My apologies.
The very first thing that all parliamentarians should ask themselves as they're preparing budgets is, what can a budget do to advance women's equality, and do the proposals we're putting in front of the government meet these objectives? It's a simple question: what can we do to advance women's equality through a budget, and does this budget do it? That question is missing in the finance department's analysis.
To be truthful, this government doesn't have an action plan, so what you want it to do is not there yet. But we know what the simple things are that can advance women's equality, and these things have been repeated over 20 or 30 years. They include anything to do with affordable housing, child care, access to post-secondary education. These are not gender-specific things, but we know they improve the position of women. So there is a short list of things that open up opportunity for women and reduce barriers. But are any of those things in the budget?

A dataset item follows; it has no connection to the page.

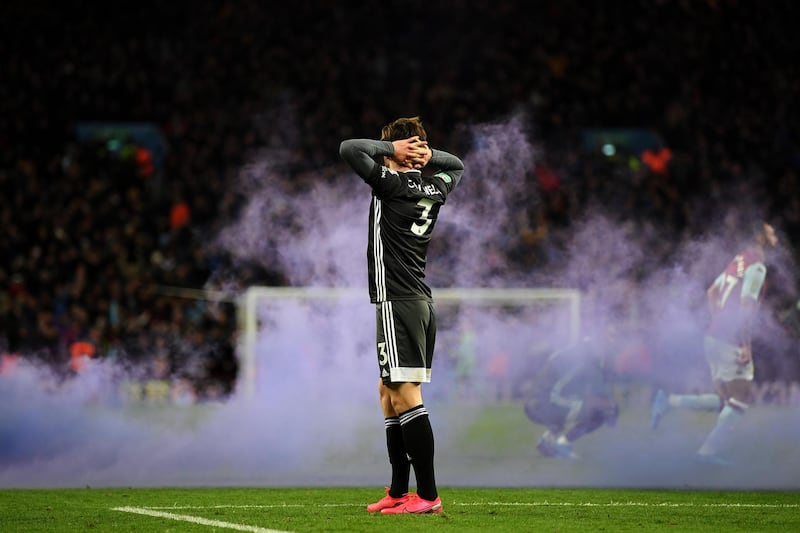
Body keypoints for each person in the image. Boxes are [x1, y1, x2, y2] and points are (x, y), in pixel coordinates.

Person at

And to what extent is the budget focused on advancing women's equality?
That leads me to the second point. The finance department's analysis is all about tax cuts, but budgets are more than tax cuts. It's a shopping list of tax cuts, whether for women or for men. This, though, doesn't address a large part of what we're trying to do all over the world when we talk about advancing women's equality, which is giving substantive change to women's daily-lived lives.
So a tax cut may put more money in your pocket. But the question is, does that little bit of more money in your pocket lead to anything substantively better in the basics of a woman's life—more access to being able to go to work, better education to be able to get a job, access to decent affordable housing?
I have that little list here. I have training and employment services. I include legal aid. You can't have fundamental justice if you can't get access to the system of justice. I also list freedom from abuse. Do we make sure that in our society we have options for women fleeing violence? Are there safe houses for people to go to? If that's not the case, then you have to ask yourself if there is something we can do that enhances women's positions by providing freedom from violence and freedom to pursue economic security.
The third point is that policy impacts are differentiated not only by gender, but also by income group. One of the biggest glaring processes here in this finance department thing is that it basically says, we're spending $50 million on this measure, and women make up x number of people who get it, so we've done our job.
Frankly, you don't need gender budget analysis that tells you how rich women are advancing. You're trying to protect vulnerable groups. The point of doing gender budget analysis is not just to see whether some women get it and some men get it. You want to see the distribution, the effects of these tax measures according to income class and gender.
We have huge confusion in the discussion of income classes and income brackets. The top of the first bracket is about $37,800. Right? It's not very high. If you are taxable, that's the top of the first bracket. Some 68% of taxable women fall into this group, and 50% of men. So if you do a measure targeted just to those people, you're hitting the majority.
A lot of the measures in this list will target people, men and women, but they tend to be in the second, third, and fourth income brackets. That's where most of the benefits of the tax cut go.
So if you have a great big bag of tax cuts—$100 billion, $200 billion of them—it's essential to ask who is getting what amount of that big bag of tax cuts, and do they need help the most? If more men are getting it than women, you can't actually say that tax cuts are gender neutral. And if more affluent people are getting it than less affluent people, you can't really say you're helping the vulnerable.
So it's not just the disposition of the tax cut, but how the benefits are distributed. This is a $200 billion lost opportunity to do something else, right? If you are spending, say, $200 billion on tax cuts, it means you're not spending $200 billion on other things. So how is that lost opportunity translating to who benefits from this expenditure?
If I'm not being clear here, I want to take a moment with you. If you have any questions about what I'm saying, I want to take a moment, because this is incredibly critical.
We don't have unlimited resources in government. If you do have the opportunity to make big change—and a $200 billion price tag on anything is a big change—it's very important to say we're doing this because we're not doing that, and we're doing this because it is benefiting somebody--being very clear on who benefits. That's an incredibly important part of the public democratic process—who benefits from these changes of government.
I'm going to go on, since I'm not.... Yes?